Professioneel dartkampioen Noa-Lynn van Leuven zegt dat de omgang met anti-transgender-reacties een zware tol van haar geestelijke gezondheid eiste en haar dwong het spel te verlaten. Nu is ze terug en strijdt ze om een kampioensoverwinning.
Van Leuven, 29, holds drie titels van de World Darts Federation (WDF) en werd de eerste transvrouw die dat deed meedoen aan de Grand Slam of Darts uitnodigingstoernooi van vorig jaar. Maar met haar zichtbaarheid kwam er een terugslag. Enkele van haar cisgender-tegenstanders trokken zich terug uit hun wedstrijden samen uit protest; twee van haar voormalige teamgenoten van het Nederlands damesteam namen ontslag omdat ze niet naast haar wilden spelen; en anti-transdemonstranten zou voorwerpen naar haar hebben gegooid tijdens een Professional Darts Corporation (PDC)-evenement in juli, kort na de WDF kondigde aan dat het transvrouwen verbiedt volledig uit de damescompetities. In oktober concurrent Deta Hedman verloor voor de tweede keer een PDC-toernooi in plaats van tegenover Van Leuven te staan.
In een nieuw interview met dartspublicatie 180 zitplaatsen dit weekend zei van Leuven dat ze het gewicht van de tegenslag pas voelde na het Wereldkampioenschap Darts van vorig jaar (WDC), waarin ze knock-out in de ronde van 64. “Vorig jaar had ik zoveel darttoernooien dat ik geen tijd had om stil te staan bij hoe het echt met me ging”, aldus van Leuven. “Eerst dit toernooi, dan dat WK. Maar als dat allemaal voorbij is, komt de crash. Het voelde alsof ik tegen een enorme betonnen muur aanliep.”
De geestelijke gezondheid van Van Leuven ging zo achteruit dat ze op sommige dagen moeite had om uit bed te komen, vertelde ze. Vooral de misgende opmerkingen die haar voormalige teamgenoten Anca Zijlstra en Aileen de Graaf over haar hadden gemaakt, waren ‘ongelooflijk pijnlijk’, zei ze. “Op een gegeven moment was ik ervan overtuigd dat alle mensen eng en sexy waren. Ik had gewoon niets meer om op terug te vallen.”

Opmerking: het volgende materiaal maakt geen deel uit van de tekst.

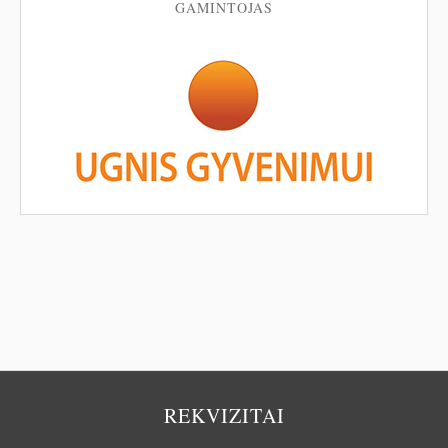
GAMINTOJAS
REKVIZITAI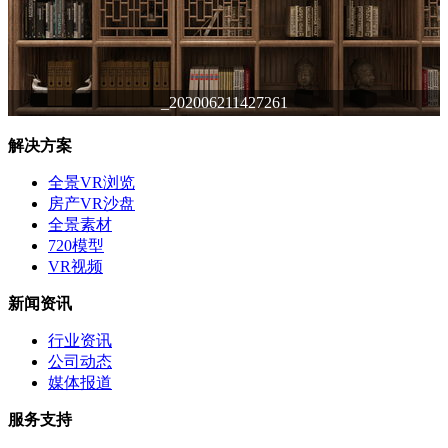
_202006211427261
解决方案
全景VR浏览
房产VR沙盘
全景素材
720模型
VR视频
新闻资讯
行业资讯
公司动态
媒体报道
服务支持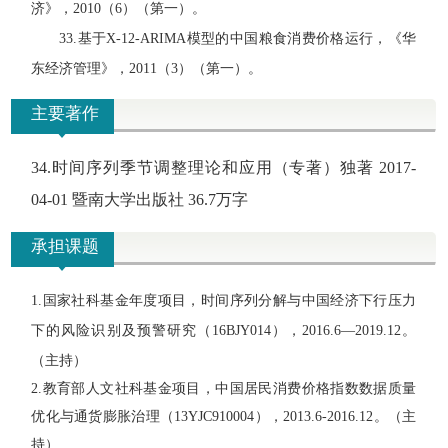
济》，
2010
（
6
）（第一）。
33.
基于
X-12-ARIMA
模型的中国粮食消费价格运行，《华
东经济管理》，
2011
（
3
）（第一）。
主要著作
34.
时间序列季节调整理论和应用（专著）独著
2017-
04-01
暨南大学出版社
36.7
万字
承担课题
1.国家社科基金年度项目，时间序列分解与中国经济下行压力
下的风险识别及预警研究（16BJY014），2016.6—2019.12。
（主持）
2.教育部人文社科基金项目，中国居民消费价格指数数据质量
优化与通货膨胀治理（13YJC910004），2013.6-2016.12。（主
持）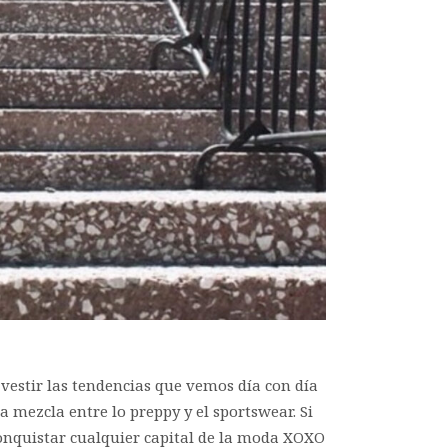
vestir las tendencias que vemos día con día
mezcla entre lo preppy y el sportswear. Si
 conquistar cualquier capital de la moda XOXO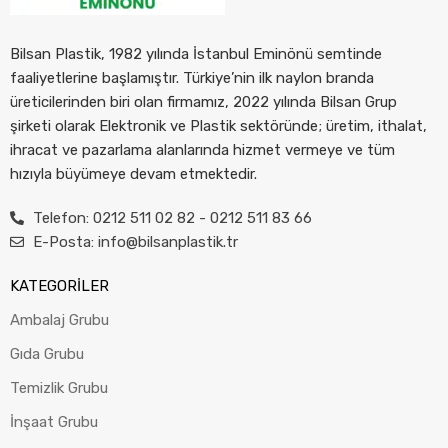
Bilsan Plastik, 1982 yılında İstanbul Eminönü semtinde
faaliyetlerine başlamıştır. Türkiye’nin ilk naylon branda
üreticilerinden biri olan firmamız, 2022 yılında Bilsan Grup
şirketi olarak Elektronik ve Plastik sektöründe; üretim, ithalat,
ihracat ve pazarlama alanlarında hizmet vermeye ve tüm
hızıyla büyümeye devam etmektedir.
Telefon: 0212 511 02 82 - 0212 511 83 66
E-Posta: info@bilsanplastik.tr
KATEGORİLER
Ambalaj Grubu
Gıda Grubu
Temizlik Grubu
İnşaat Grubu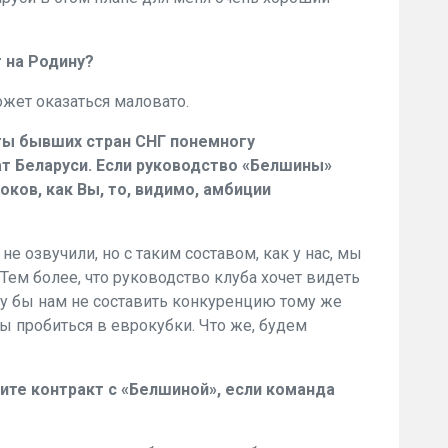
 на Родину?
ожет оказаться маловато.
ты бывших стран СНГ понемногу
ат Беларуси. Если руководство «Белшины»
оков, как Вы, то, видимо, амбиции
е озвучили, но с таким составом, как у нас, мы
Тем более, что руководство клуба хочет видеть
у бы нам не составить конкуренцию тому же
ы пробиться в еврокубки. Что же, будем
ите контракт с «Белшиной», если команда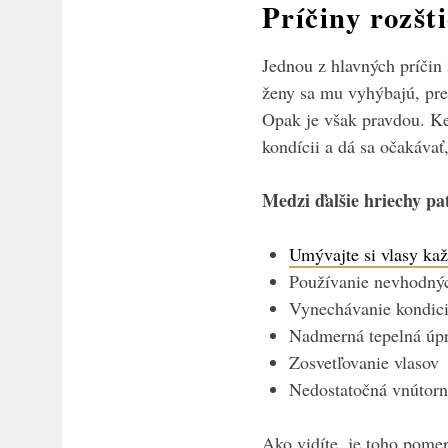
Príčiny rozšt
Jednou z hlavných príčin
ženy sa mu vyhýbajú, pre
Opak je však pravdou. Ke
kondícii a dá sa očakávať
Medzi ďalšie hriechy pat
Umývajte si vlasy ka
Používanie nevhodnýc
Vynechávanie kondici
Nadmerná tepelná úpr
Zosvetľovanie vlasov
Nedostatočná vnútorn
Ako vidíte, je toho pomern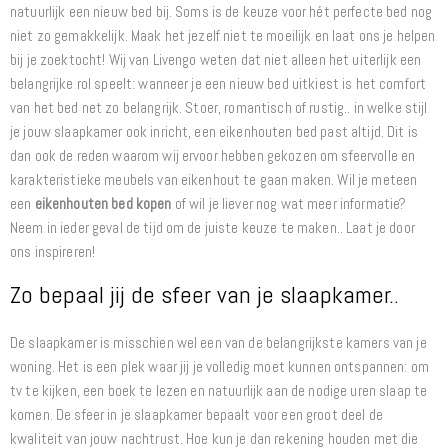
natuurlijk een nieuw bed bij. Soms is de keuze voor hét perfecte bed nog
niet zo gemakkelijk. Maak het jezelf niet te moeilijk en laat ons je helpen
bij je zoektocht! Wij van Livengo weten dat niet alleen het uiterlijk een
belangrijke rol speelt: wanneer je een nieuw bed uitkiest is het comfort
van het bed net zo belangrijk. Stoer, romantisch of rustig.. in welke stijl
je jouw slaapkamer ook inricht, een eikenhouten bed past altijd. Dit is
dan ook de reden waarom wij ervoor hebben gekozen om sfeervolle en
karakteristieke meubels van eikenhout te gaan maken. Wil je meteen
een
eikenhouten bed kopen
of wil je liever nog wat meer informatie?
Neem in ieder geval de tijd om de juiste keuze te maken.. Laat je door
ons inspireren!
Zo bepaal jij de sfeer van je slaapkamer..
De slaapkamer is misschien wel een van de belangrijkste kamers van je
woning. Het is een plek waar jij je volledig moet kunnen ontspannen: om
tv te kijken, een boek te lezen en natuurlijk aan de nodige uren slaap te
komen. De sfeer in je slaapkamer bepaalt voor een groot deel de
kwaliteit van jouw nachtrust. Hoe kun je dan rekening houden met die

Uiteindelijk begon de gezondheid van Van Leuven een comeback te maken met behulp van 14 weken gedragstherapie aan huis. Haar behandelteam ‘stond letterlijk drie keer per week bij mij aan de deur’, herinnert ze zich. “Ze hebben mij geholpen met kleine dingen: wat kan ik vandaag doen? Zullen we gaan wandelen? Soms namen ze me gewoon mee naar buiten. Dan moest ik uit bed. Het ging niet in een rechte lijn omhoog. Maar er kwamen steeds meer momenten waarop het wat beter voelde.”